Diary of a Dead Wizard Chapter 171 – The Ticklish Flesh Bahasa Indonesia
Hal yang paling menakutkan adalah ketika suasana tiba-tiba menjadi hening terlalu lama.
Melihat Kongsha tetap diam, Saul menjadi sedikit cemas—lagipula, matanya masih dibalut perban.
“Sepertinya kekhawatiranku tidak perlu. Kalau begitu…” Kongsha tiba-tiba ragu untuk memberi Saul saran apa pun. Dia mengubah kalimatnya, “Jika kau tertarik pada metode untuk memperkuat kekuatan mentalmu, aku bisa membawamu ke suatu tempat. Di sana, kau pasti akan menemukan Locator yang cocok.”
“Locator…” Saul sudah memiliki buku hariannya, tetapi sejauh ini, dia belum menemukan cara untuk mengubahnya menjadi Locator-nya.
Jika dia bisa meminjam dari desain Locator lain, itu juga bukan hal yang buruk—itu mungkin membantu memperluas pemikirannya.
“Senior Kongsha, bukankah Locator sulit ditemukan? Apakah tempat yang kau bicarakan itu sangat berbahaya?”

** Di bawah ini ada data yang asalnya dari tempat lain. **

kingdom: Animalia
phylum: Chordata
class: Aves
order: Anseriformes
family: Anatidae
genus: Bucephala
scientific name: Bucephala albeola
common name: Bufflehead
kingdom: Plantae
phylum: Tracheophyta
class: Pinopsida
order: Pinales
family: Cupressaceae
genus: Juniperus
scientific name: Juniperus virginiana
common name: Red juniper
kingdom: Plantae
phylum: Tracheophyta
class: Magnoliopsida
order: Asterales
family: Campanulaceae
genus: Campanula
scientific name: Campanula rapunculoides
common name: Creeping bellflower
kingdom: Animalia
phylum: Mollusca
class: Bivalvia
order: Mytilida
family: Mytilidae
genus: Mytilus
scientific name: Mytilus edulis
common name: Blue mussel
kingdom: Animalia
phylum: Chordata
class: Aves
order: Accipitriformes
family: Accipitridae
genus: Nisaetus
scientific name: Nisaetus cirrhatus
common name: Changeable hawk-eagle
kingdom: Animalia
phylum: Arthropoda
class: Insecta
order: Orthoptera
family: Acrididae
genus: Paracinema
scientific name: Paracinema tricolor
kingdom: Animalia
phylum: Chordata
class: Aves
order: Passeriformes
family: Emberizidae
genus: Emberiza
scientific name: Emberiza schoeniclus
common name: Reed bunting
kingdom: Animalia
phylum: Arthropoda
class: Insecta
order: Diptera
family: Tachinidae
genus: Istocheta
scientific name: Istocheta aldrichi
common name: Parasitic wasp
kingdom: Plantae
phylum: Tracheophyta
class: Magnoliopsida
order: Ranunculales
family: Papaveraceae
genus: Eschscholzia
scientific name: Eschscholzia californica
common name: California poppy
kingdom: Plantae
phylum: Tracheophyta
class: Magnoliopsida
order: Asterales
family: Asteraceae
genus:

“Ya! Tapi hanya tempat berbahaya yang menghasilkan Locator yang ampuh. Saul, kau memang… luar biasa. Tapi jika kau ingin terus menempuh jalan menjadi penyihir, kau tidak bisa puas dengan pencapaianmu saat ini. Terkadang, ketika kau hanya ingin berhenti dan menarik napas, kau akan menyadari bahwa saat kau siap untuk bergerak lagi, kau tidak akan pernah bisa mengejar ketertinggalan.”
Bola mata di dalam kepala Kongsha perlahan menghilang, seolah ikut merasakan suasana muramnya.
“Mungkinkah ini pengalaman pribadi Senior Kongsha?” Saul merenung. “Maaf, aku masih perlu memikirkannya.”
Bahu Kongsha sedikit terkulai. “Aku bisa memberimu cetak biru Locator terlebih dahulu. Bahkan jika kau tidak menggunakannya, kau bisa menjualnya kepada orang lain dengan harga tinggi. Bagi murid Tingkat Dua, Locator selalu menjadi salah satu sumber daya yang paling langka.”
Benar saja, Ruang Bawah Tanah Kedua adalah tempat yang ramai. Saul bahkan belum sempat duduk sebelum orang-orang sudah memperhatikannya.
Sekarang, Ferguson terang-terangan menginginkan lilin itu, dan Kongsha menginginkan barang berlabel No. 117—Bisik Peri.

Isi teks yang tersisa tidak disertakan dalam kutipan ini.